• REQUIRED ACTION:
The result should be every line that contains the word "localhost", taken from the material.

=== Begin Enclosure ===

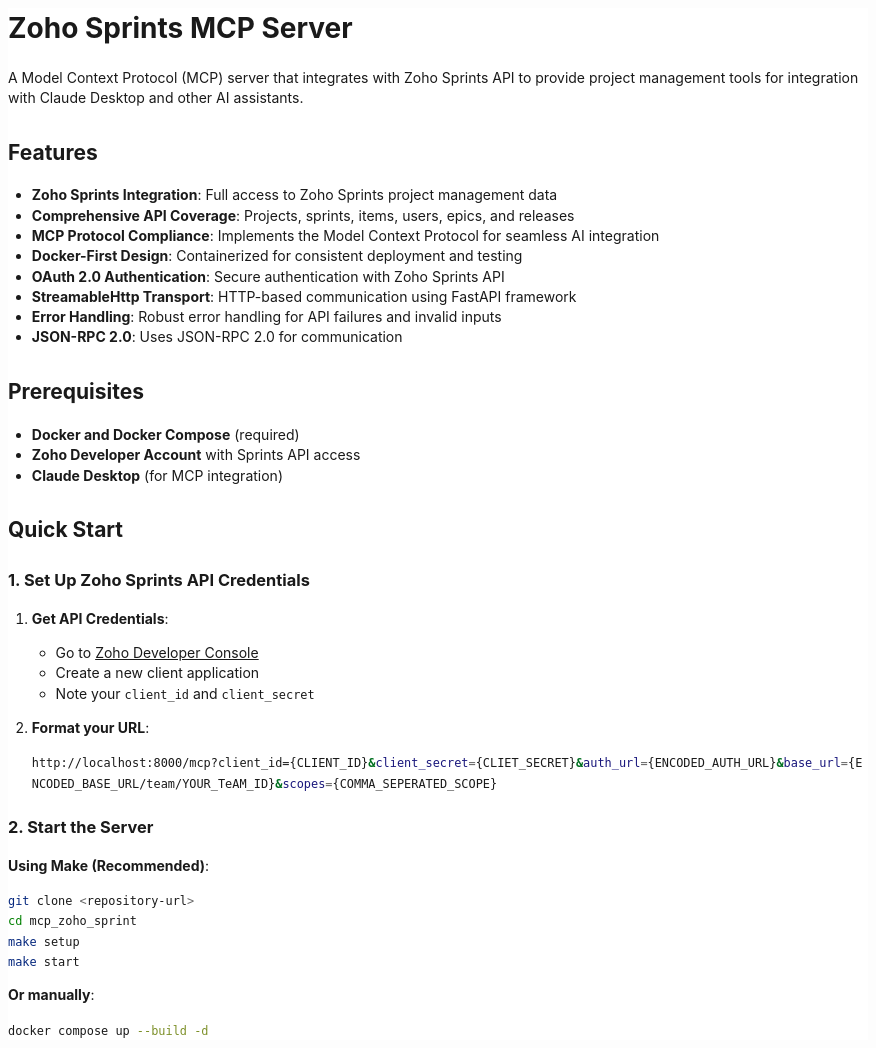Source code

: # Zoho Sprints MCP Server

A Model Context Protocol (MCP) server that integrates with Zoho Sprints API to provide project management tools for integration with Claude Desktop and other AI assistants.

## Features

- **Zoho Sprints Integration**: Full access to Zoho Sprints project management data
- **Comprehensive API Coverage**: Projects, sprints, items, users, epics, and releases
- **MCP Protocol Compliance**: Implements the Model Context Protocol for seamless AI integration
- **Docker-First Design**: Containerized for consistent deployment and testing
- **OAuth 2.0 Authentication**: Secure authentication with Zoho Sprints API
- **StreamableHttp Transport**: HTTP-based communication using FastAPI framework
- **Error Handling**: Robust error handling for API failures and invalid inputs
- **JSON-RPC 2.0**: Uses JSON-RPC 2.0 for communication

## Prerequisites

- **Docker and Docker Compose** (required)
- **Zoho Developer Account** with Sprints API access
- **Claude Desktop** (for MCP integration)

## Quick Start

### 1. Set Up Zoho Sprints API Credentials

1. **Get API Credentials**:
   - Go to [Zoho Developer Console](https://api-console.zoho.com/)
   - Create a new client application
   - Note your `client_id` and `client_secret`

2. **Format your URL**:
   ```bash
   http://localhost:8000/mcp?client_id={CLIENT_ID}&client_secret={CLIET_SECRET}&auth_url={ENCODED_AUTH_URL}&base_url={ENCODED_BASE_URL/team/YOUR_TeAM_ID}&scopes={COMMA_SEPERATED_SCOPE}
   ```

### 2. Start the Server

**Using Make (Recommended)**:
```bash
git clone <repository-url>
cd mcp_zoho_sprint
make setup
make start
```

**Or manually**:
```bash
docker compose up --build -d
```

=== End Enclosure ===
=== Begin Enclosure ===

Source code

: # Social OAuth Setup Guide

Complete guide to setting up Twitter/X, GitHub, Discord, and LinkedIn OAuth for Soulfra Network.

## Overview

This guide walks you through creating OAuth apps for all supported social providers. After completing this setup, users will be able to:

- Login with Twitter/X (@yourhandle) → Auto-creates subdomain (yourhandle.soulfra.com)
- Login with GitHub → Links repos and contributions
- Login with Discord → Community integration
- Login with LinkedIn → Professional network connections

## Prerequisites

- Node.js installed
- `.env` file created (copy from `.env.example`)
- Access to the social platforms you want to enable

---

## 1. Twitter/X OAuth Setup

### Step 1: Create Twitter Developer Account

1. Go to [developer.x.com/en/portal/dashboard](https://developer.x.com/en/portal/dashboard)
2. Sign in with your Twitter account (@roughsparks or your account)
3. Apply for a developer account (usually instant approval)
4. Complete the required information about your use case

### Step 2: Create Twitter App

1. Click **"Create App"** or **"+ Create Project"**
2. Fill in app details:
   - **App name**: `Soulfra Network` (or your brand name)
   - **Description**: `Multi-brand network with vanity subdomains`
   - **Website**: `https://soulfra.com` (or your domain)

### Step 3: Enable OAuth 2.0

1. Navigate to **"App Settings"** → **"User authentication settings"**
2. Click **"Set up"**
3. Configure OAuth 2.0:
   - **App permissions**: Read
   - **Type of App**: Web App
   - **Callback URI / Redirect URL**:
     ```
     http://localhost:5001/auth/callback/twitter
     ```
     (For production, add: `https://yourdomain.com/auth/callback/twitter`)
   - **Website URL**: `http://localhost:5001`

=== End Enclosure ===

• SOLUTION TO THE PROBLEM:
   http://localhost:8000/mcp?client_id={CLIENT_ID}&client_secret={CLIET_SECRET}&auth_url={ENCODED_AUTH_URL}&base_url={ENCODED_BASE_URL/team/YOUR_TeAM_ID}&scopes={COMMA_SEPERATED_SCOPE}
     http://localhost:5001/auth/callback/twitter
   - **Website URL**: `http://localhost:5001`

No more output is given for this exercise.